An evaluation of the inhibition of human butyrylcholinesterase and acetylcholinesterase by the organophosphate chlorpyrifos oxon.

Acetylcholinesterase (EC 3.1.1.7) and butyrylcholinesterase (EC 3.1.1.8) are enzymes that belong to the superfamily of α/β-hydrolase fold proteins. While they share many characteristics, they also possess many important differences. For example, whereas they have about 54% amino acid sequence identity, the active site gorge of acetylcholinesterase is considerably smaller than that of butyrylcholinesterase. Moreover, both have been shown to display simple and complex kinetic mechanisms, depending on the particular substrate examined, the substrate concentration, and incubation conditions. In the current study, incubation of butyrylthiocholine in a concentration range of 0.005 mM – 3.0 mM, with 317 pM human butyrylcholinesterase in vitro resulted in rates of production of thiocholine that were accurately described by simple Michaelis-Menten kinetics, with a Km of 0.10 mM. Similarly, the inhibition of butyrylcholinesterase in vitro by the organophosphate chlorpyrifos oxon was described by simple Michaelis-Menten kinetics, with a ki of 3,048 nM−1h−1, and a KD of 2.02 nM. In contrast to inhibition of butyrylcholinesterase, inhibition of human acetylcholinesterase by chlorpyrifos oxon in vitro followed concentration-dependent inhibition kinetics, with the ki increasing as the inhibitor concentration decreased. Chlorpyrifos oxon concentrations of 10 nM and 0.3 nM gave kis of 1.2 nM−1h−1 and 19.3 nM−1h−1, respectively. Although the mechanism of concentration-dependent inhibition kinetics is not known, the much smaller, more restrictive active site gorge of acetylcholinesterase almost certainly plays a role. Similarly, the much larger active site gorge of butyrylcholinesterase likely contributes to its much greater reactivity towards chlorpyrifos oxon, compared to acetylcholinesterase.

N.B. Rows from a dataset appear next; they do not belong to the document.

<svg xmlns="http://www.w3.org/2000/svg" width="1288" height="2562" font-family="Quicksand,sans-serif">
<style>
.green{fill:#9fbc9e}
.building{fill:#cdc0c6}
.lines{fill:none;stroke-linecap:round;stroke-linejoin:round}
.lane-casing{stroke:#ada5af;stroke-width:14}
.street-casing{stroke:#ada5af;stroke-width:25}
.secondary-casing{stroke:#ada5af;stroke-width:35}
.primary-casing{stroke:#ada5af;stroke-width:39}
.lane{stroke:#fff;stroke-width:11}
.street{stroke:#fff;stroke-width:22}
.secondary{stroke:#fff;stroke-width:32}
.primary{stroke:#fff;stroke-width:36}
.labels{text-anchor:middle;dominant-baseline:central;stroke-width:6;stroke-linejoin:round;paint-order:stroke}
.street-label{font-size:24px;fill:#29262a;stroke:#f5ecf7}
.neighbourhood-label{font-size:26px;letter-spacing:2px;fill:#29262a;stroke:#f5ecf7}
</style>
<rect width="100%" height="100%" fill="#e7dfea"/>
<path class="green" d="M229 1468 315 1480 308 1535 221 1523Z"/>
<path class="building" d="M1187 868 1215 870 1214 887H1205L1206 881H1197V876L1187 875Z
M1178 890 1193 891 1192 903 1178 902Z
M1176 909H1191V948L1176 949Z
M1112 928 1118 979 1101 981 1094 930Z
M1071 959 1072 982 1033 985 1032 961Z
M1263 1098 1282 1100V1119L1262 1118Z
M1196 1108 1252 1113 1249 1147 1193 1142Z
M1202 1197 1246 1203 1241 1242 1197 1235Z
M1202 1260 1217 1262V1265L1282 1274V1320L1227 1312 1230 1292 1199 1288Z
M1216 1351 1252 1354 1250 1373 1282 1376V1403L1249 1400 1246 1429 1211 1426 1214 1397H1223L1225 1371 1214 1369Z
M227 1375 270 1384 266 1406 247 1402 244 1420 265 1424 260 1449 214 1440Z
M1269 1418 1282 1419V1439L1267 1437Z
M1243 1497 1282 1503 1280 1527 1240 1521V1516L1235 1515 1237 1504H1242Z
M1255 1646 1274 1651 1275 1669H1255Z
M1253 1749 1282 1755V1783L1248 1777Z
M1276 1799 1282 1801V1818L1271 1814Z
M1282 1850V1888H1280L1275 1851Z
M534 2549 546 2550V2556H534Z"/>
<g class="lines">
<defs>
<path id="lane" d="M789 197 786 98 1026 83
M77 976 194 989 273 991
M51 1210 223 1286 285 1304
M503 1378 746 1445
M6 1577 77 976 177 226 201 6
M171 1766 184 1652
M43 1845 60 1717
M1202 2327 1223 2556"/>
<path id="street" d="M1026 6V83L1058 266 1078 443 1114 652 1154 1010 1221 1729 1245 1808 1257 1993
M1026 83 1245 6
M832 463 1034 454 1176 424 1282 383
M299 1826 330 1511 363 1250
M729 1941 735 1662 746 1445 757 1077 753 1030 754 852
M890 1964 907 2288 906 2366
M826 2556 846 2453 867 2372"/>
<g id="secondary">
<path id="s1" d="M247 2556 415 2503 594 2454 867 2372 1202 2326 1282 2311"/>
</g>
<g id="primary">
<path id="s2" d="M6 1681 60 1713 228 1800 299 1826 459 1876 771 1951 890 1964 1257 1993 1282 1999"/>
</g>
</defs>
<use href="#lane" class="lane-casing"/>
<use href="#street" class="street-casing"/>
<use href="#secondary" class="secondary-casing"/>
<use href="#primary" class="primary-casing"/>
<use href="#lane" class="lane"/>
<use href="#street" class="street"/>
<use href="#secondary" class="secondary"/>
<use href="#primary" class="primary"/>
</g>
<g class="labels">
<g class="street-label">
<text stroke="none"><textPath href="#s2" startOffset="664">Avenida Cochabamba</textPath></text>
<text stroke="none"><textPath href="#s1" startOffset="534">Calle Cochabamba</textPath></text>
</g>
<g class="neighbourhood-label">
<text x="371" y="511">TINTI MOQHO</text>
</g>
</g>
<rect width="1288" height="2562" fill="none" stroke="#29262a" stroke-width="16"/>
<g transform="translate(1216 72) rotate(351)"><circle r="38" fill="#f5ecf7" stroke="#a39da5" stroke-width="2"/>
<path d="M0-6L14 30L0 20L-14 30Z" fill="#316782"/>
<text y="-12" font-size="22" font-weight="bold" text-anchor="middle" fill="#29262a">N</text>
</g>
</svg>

乙酰胆碱酯酶（EC 3.1.1.7）和丁酰胆碱酯酶（EC 3.1.1.8）是属于α/β - 水解酶折叠蛋白超家族的酶。虽然它们有许多共同特征，但也存在许多重要差异。例如，尽管它们的氨基酸序列同一性约为54%，但乙酰胆碱酯酶的活性位点峡谷比丁酰胆碱酯酶的要小得多。此外，根据所检测的特定底物、底物浓度和孵育条件，两者都已被证明具有简单和复杂的动力学机制。在当前研究中，在0.005 mM - 3.0 mM的浓度范围内，将丁硫胆碱与317 pM的人丁酰胆碱酯酶在体外进行孵育，产生硫胆碱的速率可由简单的米氏动力学准确描述，Km为0.10 mM。同样，有机磷毒死蜱氧磷在体外对丁酰胆碱酯酶的抑制作用也可用简单的米氏动力学描述，ki为3048 nM⁻¹h⁻¹，KD为2.02 nM。与丁酰胆碱酯酶的抑制作用相反，毒死蜱氧磷在体外对人乙酰胆碱酯酶的抑制遵循浓度依赖性抑制动力学，随着抑制剂浓度降低，ki增大。毒死蜱氧磷浓度为10 nM和0.3 nM时，ki分别为1.2 nM⁻¹h⁻¹和19.3 nM⁻¹h⁻¹。尽管浓度依赖性抑制动力学的机制尚不清楚，但乙酰胆碱酯酶更小、更具限制性的活性位点峡谷几乎肯定起到了一定作用。同样，与乙酰胆碱酯酶相比，丁酰胆碱酯酶更大的活性位点峡谷可能导致其对毒死蜱氧磷具有更高的反应性。